Given data section start

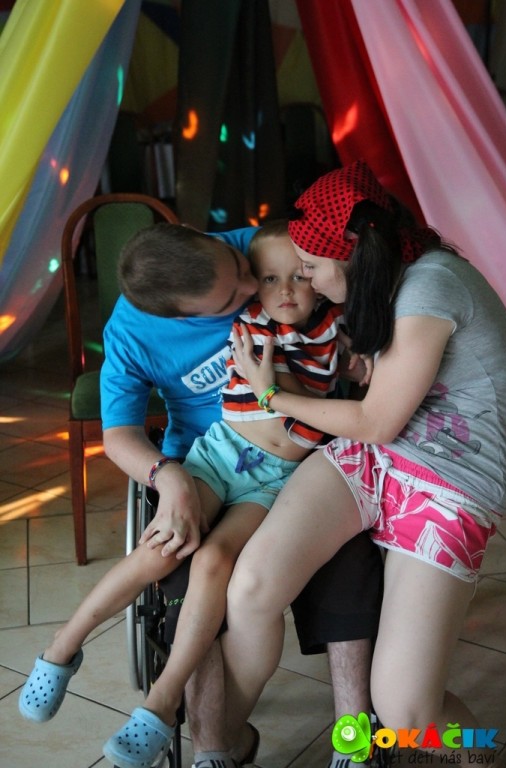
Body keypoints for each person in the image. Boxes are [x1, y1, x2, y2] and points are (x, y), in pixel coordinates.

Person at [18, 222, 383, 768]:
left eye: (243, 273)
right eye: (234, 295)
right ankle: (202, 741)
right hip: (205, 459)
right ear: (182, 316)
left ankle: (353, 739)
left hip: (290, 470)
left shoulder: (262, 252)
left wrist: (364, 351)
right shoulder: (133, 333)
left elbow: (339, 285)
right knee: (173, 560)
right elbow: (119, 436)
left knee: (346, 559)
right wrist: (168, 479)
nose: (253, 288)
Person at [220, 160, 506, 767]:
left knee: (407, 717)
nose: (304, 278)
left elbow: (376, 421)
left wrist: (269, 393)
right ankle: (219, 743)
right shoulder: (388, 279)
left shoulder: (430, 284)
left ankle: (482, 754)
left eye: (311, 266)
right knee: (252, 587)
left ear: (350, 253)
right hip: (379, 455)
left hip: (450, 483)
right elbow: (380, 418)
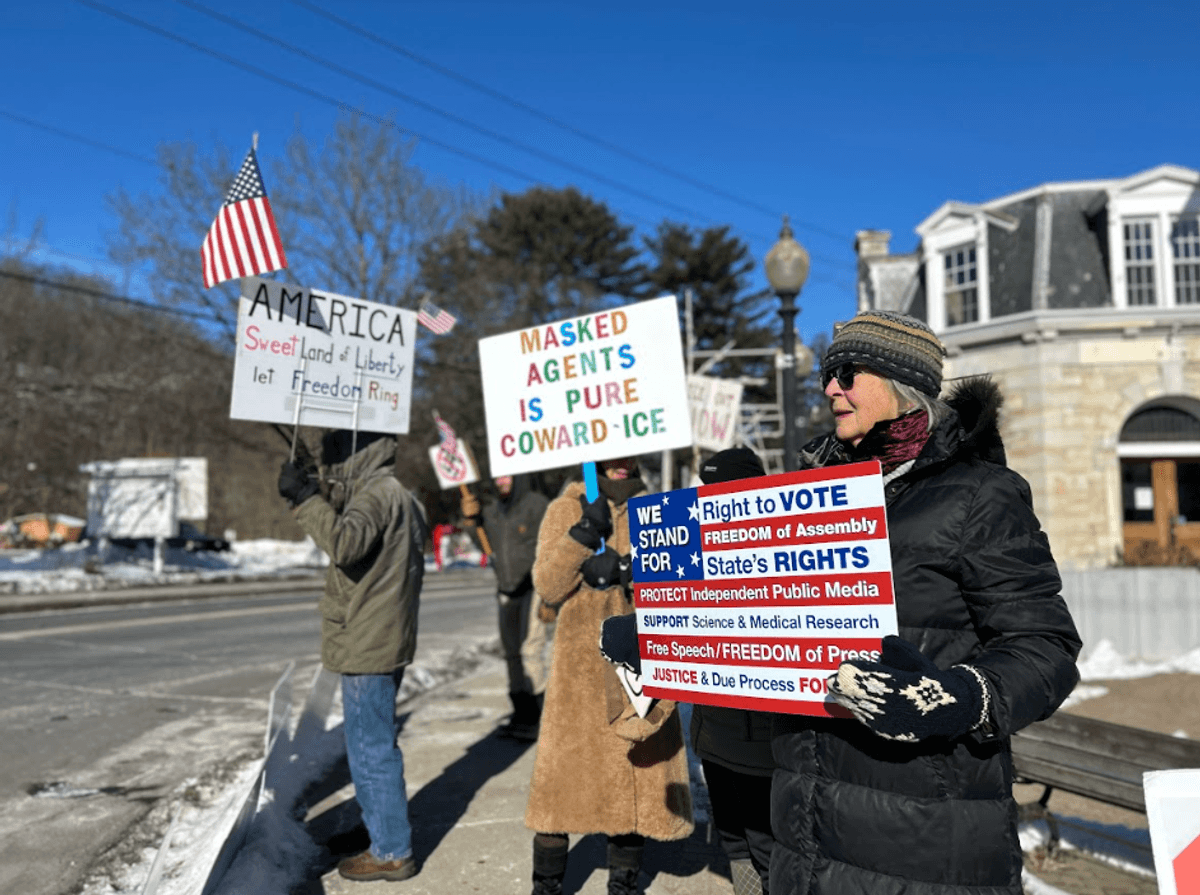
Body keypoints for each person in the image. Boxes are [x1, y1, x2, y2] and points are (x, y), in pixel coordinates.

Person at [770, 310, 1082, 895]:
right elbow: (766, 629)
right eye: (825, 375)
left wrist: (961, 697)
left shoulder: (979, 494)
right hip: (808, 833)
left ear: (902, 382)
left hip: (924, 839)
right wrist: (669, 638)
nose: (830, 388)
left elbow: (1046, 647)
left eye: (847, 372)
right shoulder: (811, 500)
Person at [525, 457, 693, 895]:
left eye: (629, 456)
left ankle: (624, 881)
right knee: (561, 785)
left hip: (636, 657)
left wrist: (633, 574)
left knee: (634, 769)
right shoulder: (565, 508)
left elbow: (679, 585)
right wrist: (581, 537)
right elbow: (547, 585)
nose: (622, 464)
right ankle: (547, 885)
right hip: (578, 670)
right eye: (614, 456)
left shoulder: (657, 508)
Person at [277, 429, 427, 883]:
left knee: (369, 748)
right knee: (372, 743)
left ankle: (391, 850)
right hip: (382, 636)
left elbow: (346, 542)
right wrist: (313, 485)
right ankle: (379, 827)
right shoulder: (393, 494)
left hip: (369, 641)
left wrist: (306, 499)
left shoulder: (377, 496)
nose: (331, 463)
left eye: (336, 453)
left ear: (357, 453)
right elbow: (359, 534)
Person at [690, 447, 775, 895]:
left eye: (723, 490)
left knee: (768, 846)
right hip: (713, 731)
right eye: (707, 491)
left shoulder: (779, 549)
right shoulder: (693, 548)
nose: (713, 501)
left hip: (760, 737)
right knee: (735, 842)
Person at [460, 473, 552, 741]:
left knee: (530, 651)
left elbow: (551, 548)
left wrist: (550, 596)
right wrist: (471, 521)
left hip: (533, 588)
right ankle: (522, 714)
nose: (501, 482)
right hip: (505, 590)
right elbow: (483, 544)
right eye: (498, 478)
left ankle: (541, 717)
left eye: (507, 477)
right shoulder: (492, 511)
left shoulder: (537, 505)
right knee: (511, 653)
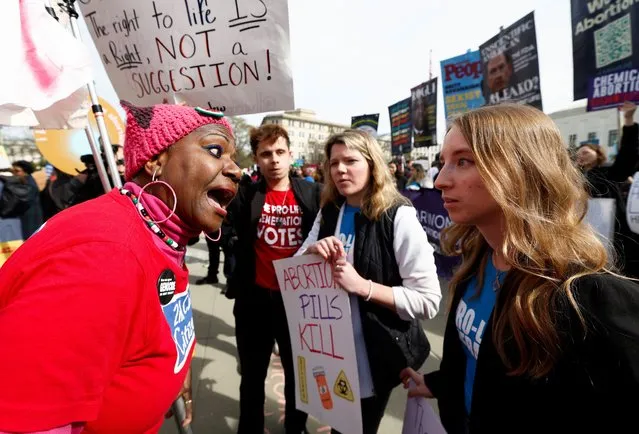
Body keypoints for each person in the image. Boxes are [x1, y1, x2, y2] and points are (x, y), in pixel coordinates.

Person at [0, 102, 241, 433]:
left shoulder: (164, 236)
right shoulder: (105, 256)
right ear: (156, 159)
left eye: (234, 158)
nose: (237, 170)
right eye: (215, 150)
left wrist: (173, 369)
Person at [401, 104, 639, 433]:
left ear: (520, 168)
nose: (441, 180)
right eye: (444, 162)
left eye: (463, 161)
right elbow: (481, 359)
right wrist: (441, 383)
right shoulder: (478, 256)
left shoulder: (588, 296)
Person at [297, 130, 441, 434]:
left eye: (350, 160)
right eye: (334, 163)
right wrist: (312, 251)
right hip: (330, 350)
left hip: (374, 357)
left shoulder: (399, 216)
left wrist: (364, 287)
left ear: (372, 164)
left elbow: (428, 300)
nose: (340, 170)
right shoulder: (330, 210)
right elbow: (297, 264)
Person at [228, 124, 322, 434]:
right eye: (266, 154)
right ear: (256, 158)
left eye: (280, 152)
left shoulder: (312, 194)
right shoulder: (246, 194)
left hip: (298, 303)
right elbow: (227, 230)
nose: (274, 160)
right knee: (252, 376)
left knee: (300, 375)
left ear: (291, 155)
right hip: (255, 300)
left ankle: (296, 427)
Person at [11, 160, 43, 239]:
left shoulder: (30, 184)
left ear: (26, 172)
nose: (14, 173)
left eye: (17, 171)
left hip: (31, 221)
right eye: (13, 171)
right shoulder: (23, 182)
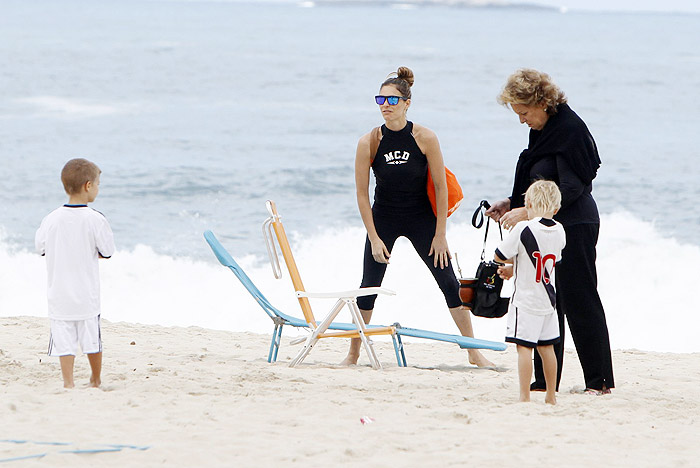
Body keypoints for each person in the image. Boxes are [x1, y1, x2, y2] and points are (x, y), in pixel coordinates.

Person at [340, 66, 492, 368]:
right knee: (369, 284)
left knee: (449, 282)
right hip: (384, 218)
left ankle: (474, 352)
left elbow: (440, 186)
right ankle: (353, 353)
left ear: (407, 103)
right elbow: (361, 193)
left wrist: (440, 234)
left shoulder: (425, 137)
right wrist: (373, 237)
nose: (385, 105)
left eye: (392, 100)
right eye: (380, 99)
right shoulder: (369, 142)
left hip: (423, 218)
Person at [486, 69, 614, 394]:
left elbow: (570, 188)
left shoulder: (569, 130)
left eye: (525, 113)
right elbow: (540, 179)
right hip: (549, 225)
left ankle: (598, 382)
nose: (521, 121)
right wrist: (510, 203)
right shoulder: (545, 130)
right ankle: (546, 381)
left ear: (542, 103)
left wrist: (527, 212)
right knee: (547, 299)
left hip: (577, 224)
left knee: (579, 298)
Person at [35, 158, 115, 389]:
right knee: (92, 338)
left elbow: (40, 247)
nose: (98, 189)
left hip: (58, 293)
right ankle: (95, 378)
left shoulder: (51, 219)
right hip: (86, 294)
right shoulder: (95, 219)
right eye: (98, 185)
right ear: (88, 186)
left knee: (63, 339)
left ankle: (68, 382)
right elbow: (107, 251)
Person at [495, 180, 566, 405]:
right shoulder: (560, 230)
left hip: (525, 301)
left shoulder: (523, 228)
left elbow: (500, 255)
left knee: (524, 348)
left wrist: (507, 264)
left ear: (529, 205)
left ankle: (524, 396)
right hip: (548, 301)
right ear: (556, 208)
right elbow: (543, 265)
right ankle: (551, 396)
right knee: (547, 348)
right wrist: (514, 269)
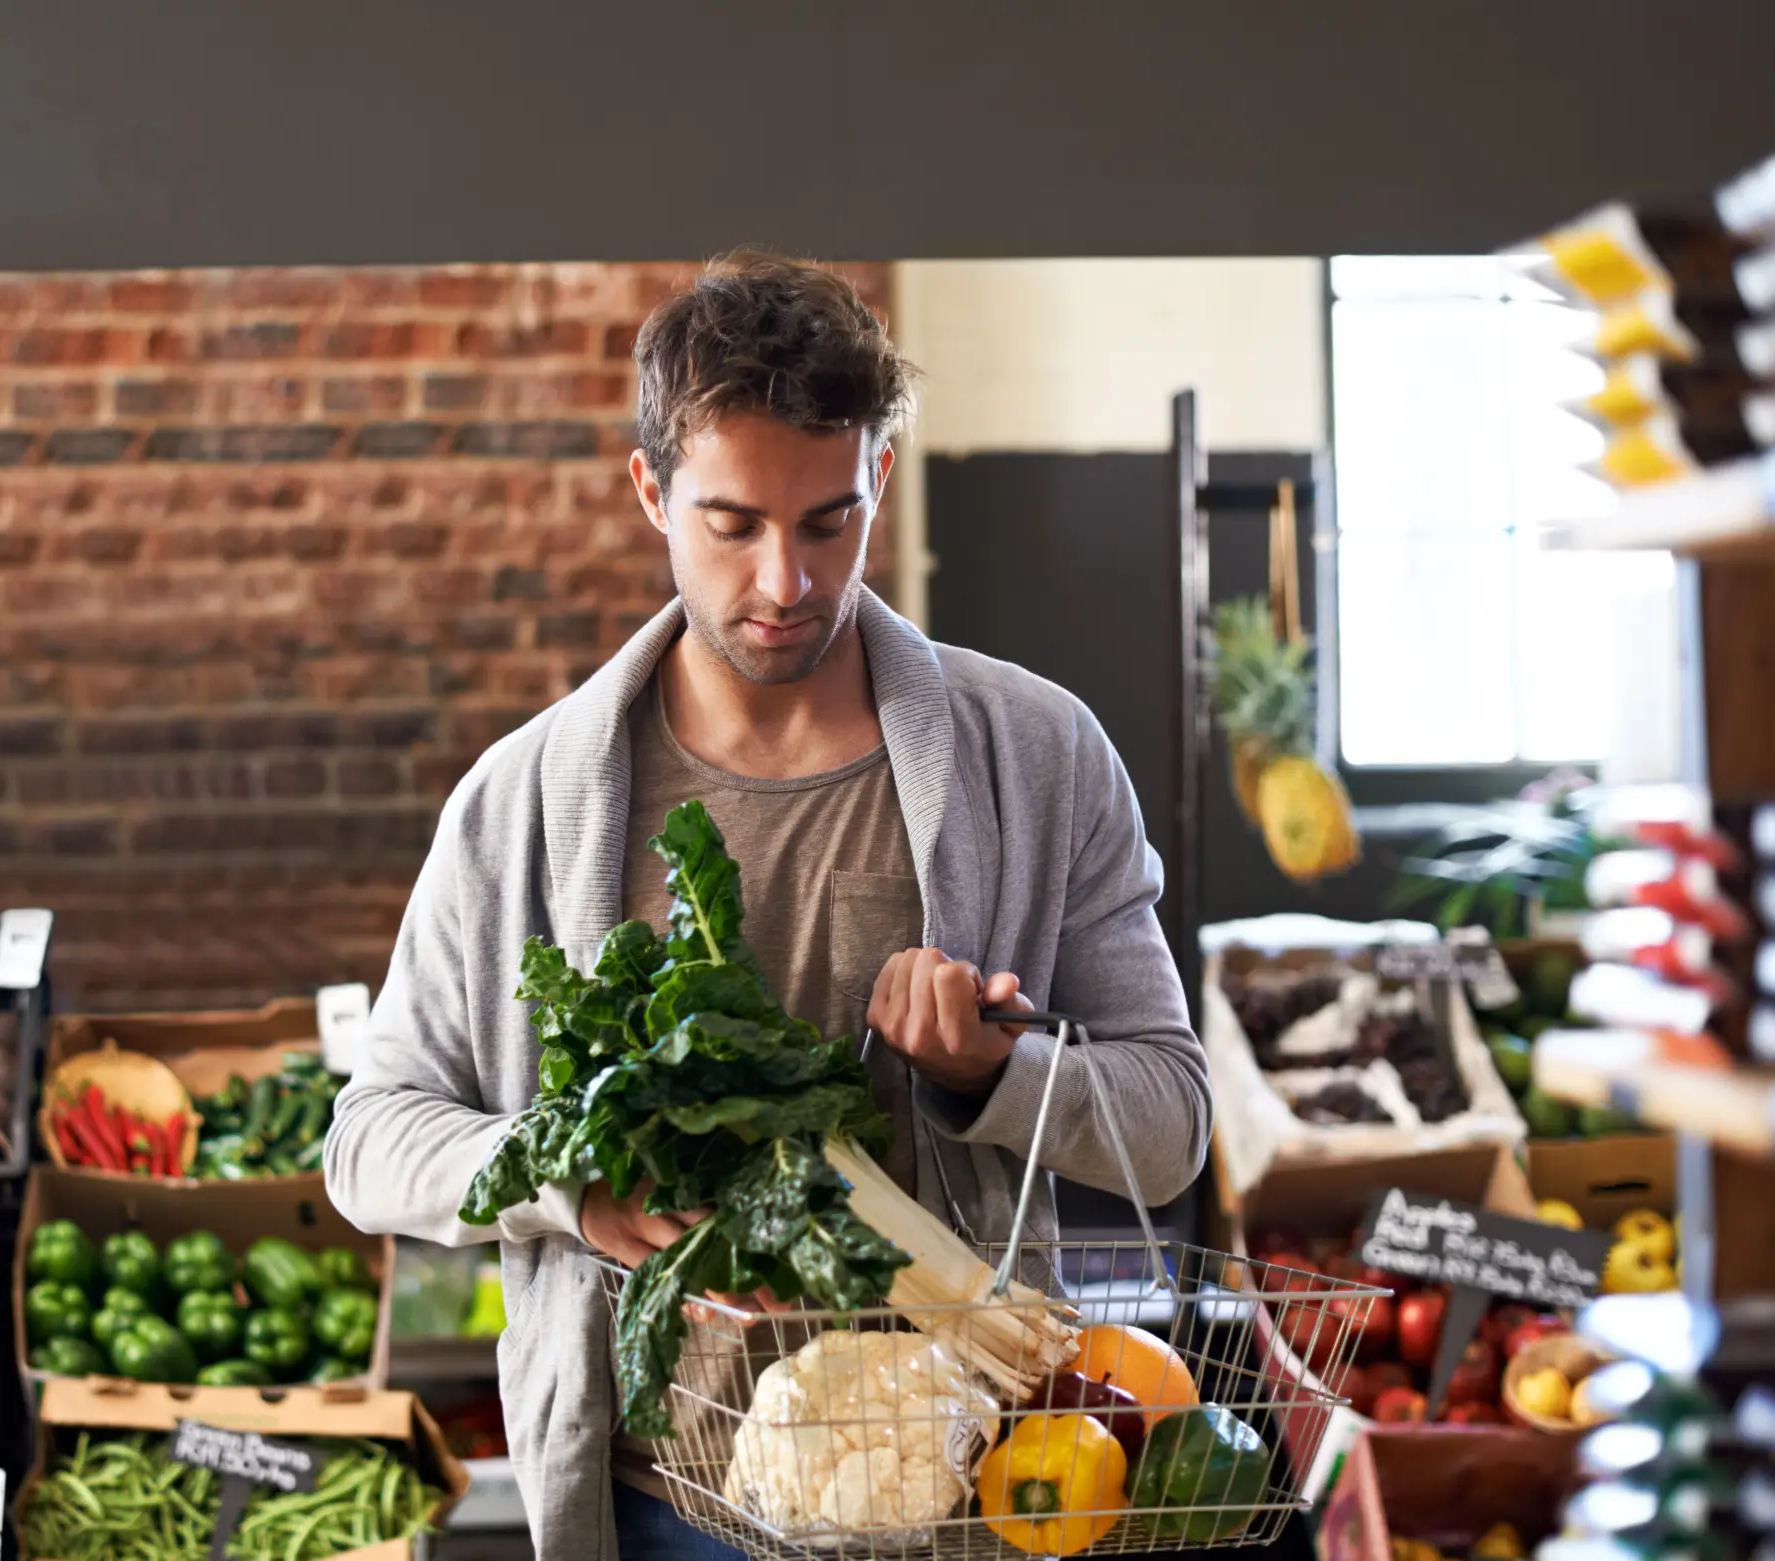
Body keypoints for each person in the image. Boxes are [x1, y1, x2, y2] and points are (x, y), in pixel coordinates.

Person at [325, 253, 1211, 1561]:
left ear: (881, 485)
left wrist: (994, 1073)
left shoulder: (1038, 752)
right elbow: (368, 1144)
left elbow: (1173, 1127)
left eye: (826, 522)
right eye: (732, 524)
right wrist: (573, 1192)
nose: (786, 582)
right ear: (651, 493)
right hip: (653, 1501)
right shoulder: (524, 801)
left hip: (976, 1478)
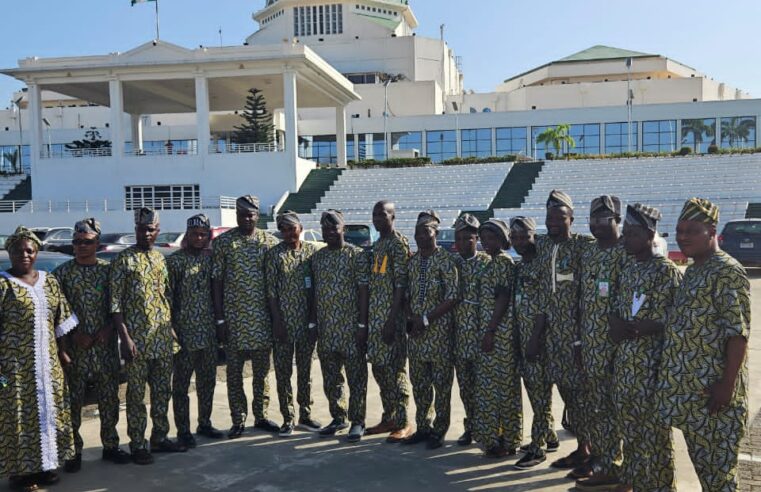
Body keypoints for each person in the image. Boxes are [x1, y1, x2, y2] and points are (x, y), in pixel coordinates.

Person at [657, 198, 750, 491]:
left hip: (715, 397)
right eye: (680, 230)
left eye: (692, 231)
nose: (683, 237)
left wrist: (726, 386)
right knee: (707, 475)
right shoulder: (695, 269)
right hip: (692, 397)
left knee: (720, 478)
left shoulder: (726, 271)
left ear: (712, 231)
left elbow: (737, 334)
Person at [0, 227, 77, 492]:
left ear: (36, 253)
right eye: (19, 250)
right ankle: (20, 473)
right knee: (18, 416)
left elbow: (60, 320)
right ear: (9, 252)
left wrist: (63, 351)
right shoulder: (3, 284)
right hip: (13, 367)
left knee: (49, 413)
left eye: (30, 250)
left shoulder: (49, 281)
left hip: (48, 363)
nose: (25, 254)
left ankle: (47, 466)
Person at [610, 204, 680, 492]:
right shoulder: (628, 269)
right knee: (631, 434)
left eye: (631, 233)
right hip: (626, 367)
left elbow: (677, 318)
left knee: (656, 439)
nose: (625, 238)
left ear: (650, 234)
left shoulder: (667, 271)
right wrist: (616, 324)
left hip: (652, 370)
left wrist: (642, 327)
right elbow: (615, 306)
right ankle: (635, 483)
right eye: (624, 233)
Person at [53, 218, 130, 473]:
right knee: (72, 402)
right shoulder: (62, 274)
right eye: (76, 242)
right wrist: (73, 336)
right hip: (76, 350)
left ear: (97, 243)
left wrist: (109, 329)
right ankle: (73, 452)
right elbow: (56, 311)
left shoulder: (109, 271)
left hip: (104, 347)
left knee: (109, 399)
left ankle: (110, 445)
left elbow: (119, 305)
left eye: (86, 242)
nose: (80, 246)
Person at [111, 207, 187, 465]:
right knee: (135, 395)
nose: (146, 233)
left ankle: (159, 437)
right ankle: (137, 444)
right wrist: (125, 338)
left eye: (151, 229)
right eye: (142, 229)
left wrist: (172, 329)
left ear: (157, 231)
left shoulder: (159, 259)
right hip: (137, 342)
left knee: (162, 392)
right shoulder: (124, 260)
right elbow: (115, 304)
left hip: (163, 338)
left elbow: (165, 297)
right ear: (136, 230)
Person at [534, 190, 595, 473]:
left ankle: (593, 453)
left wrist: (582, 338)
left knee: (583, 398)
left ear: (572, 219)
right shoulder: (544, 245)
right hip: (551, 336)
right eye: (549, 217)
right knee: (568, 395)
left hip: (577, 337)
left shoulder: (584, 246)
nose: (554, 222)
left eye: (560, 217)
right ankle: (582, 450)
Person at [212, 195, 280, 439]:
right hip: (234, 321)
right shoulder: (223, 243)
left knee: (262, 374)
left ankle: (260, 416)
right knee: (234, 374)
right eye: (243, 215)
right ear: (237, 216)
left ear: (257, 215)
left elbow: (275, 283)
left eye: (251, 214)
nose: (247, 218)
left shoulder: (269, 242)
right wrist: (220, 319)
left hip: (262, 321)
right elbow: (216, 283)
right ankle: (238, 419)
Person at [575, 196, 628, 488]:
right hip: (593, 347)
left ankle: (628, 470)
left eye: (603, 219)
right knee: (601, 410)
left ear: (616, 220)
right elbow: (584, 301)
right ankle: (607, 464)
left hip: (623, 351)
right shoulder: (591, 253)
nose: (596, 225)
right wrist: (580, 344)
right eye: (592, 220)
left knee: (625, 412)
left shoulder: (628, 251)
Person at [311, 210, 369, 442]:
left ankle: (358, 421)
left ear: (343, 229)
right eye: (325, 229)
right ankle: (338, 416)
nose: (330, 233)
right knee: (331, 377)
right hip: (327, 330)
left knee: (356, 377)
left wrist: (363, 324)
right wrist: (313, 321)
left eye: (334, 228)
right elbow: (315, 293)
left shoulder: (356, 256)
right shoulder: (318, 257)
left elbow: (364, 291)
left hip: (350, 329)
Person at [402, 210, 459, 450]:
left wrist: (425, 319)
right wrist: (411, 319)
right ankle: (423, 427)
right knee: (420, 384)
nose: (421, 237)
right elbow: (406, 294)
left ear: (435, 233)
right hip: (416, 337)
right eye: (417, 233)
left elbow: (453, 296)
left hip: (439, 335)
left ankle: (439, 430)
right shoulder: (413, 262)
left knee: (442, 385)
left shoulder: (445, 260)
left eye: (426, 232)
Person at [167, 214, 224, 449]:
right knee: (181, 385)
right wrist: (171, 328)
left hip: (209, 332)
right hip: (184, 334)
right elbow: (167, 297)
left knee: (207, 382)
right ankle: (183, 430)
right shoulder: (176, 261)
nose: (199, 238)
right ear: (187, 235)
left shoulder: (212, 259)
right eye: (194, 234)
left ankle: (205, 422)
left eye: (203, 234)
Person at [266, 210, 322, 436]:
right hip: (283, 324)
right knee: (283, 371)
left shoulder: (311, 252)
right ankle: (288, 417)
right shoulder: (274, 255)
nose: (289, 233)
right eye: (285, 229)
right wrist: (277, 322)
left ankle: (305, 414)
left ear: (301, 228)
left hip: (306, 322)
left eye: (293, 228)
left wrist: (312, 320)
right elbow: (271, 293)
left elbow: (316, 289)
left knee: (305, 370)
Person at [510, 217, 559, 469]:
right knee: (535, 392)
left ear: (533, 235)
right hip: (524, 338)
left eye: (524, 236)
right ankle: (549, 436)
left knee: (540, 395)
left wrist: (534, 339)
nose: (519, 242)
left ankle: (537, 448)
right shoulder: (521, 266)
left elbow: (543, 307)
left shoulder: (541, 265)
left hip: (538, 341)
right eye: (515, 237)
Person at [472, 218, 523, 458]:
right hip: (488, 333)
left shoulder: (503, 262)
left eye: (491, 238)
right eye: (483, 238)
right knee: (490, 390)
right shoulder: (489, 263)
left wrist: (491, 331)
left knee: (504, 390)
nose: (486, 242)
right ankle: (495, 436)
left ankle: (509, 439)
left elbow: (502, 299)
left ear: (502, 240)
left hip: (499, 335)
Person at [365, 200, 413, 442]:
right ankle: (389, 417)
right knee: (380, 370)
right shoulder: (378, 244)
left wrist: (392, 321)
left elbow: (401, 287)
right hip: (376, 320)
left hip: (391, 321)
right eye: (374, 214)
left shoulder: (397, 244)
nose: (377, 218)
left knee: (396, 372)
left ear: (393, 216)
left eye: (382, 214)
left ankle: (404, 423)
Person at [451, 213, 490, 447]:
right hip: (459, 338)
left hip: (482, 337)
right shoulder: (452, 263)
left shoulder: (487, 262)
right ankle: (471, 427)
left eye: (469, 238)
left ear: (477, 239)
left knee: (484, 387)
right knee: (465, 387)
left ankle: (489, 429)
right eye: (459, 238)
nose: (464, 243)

Given data section end

What you return must match, character for character, the lines above from the one with "left ear: (291, 155)" through the one with "right ankle: (95, 378)", minus any pictures.

→ Written answer:
left ear: (291, 155)
right hip: (255, 300)
left ankle: (296, 427)
Person at [11, 160, 43, 239]:
left shoulder: (30, 184)
left ear: (26, 172)
nose: (14, 173)
left eye: (17, 171)
left hip: (31, 221)
right eye: (13, 171)
right shoulder: (23, 182)
Body keypoints for each person in the image. Boxes are [x1, y1, x2, y2] and points are (x, y), in pixel coordinates.

Person at [340, 66, 492, 368]:
right knee: (369, 284)
left knee: (449, 282)
right hip: (384, 218)
left ankle: (474, 352)
left elbow: (440, 186)
right ankle: (353, 353)
left ear: (407, 103)
right elbow: (361, 193)
left wrist: (440, 234)
left shoulder: (425, 137)
right wrist: (373, 237)
nose: (385, 105)
left eye: (392, 100)
right eye: (380, 99)
right shoulder: (369, 142)
left hip: (423, 218)
Person at [486, 69, 614, 394]:
left elbow: (570, 188)
left shoulder: (569, 130)
left eye: (525, 113)
right elbow: (540, 179)
right hip: (549, 225)
left ankle: (598, 382)
nose: (521, 121)
right wrist: (510, 203)
right shoulder: (545, 130)
right ankle: (546, 381)
left ear: (542, 103)
left wrist: (527, 212)
right knee: (547, 299)
left hip: (577, 224)
left knee: (579, 298)
Person at [35, 158, 115, 389]:
right knee: (92, 338)
left elbow: (40, 247)
nose: (98, 189)
left hip: (58, 293)
right ankle: (95, 378)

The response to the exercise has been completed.